We open on eight strangers walking into an exam room with a security guard at the door. An invigilator enters to explain the rules. They are competing for some kind of big job and as the clock starts to count down the 80 minutes they have to prove they deserve to get hired ahead of their competitors they turn over their exam papers to find them completely blank. One of them decides to write anyway and is immediately ejected by the guard. They soon decide to work together to try and identify the question and gradually the group is whittled down as they make mistakes and begin to turn on each other.

This is like some kind of satire on The Apprentice as the grasping candidates prove their willingness to stab each other in the back to get the job.
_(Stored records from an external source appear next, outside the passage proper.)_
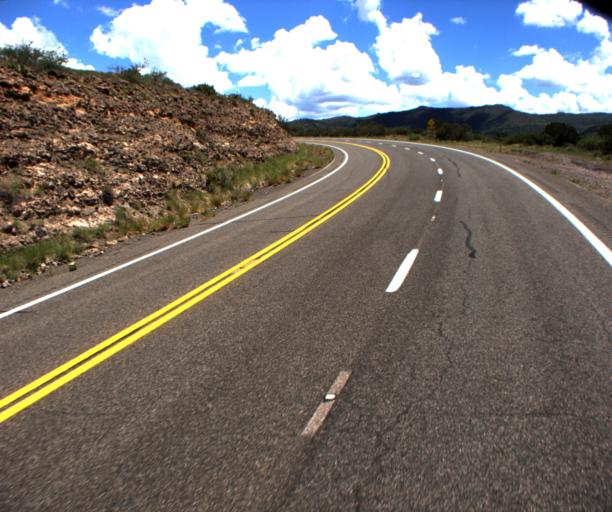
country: US
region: Arizona
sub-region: Yavapai County
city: Lake Montezuma
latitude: 34.4861
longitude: -111.7001
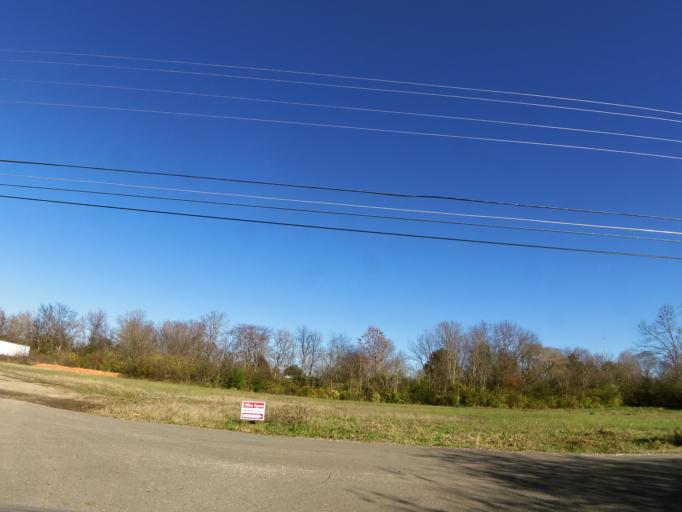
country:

The leaps of logic the group makes to try and uncover the truth are idiotic and unlikely. A great premise soon descends into a dull convoluted plot and the spectre of a virus is raised as a backdrop. The occasional touch of humour failed to provide the spark that this film so desperately needed. Towards the end the twists and revelations piled up but they were definitely in the groan inducing category. Exam was ponderous and silly which is far from a successful combination.

The fact that Exam was such a bore to sit through was largely down to the script and the direction. The mostly unknown cast were perfectly good and Luke Mably stood out as the best performer of the bunch. Jimi Mistry was the only face I recognised and he did fairly well with a distinctly unlikely part. The writing on the other hand was weak, the idea of subtly dropping in a mention of a virus was good but then of course it had to be developed to play a big part in the proceedings. The dialogue lacked believability and the character actions were often just bizarre with silly leaps of logic being quickly applied.

The direction from Stuart Hazeldine was interminably dull. Right from the slow motion opening sequence as the eight candidates strutted into the exam room as though they were walking down the catwalk to the underwhelming end revelation Hazeldine completely failed to inject any tension. If the entire cast had not been sitting directly behind me I would have considered walking out early because it really was that slow and boring. The lack of a sympathetic character didn't help matters either because there was no one to root for.

Exam is a crushingly dull film which completely fails to live up to the interesting premise. Going in expecting some kind of horror tinged paranoid competition to the death it could not have been more disappointing.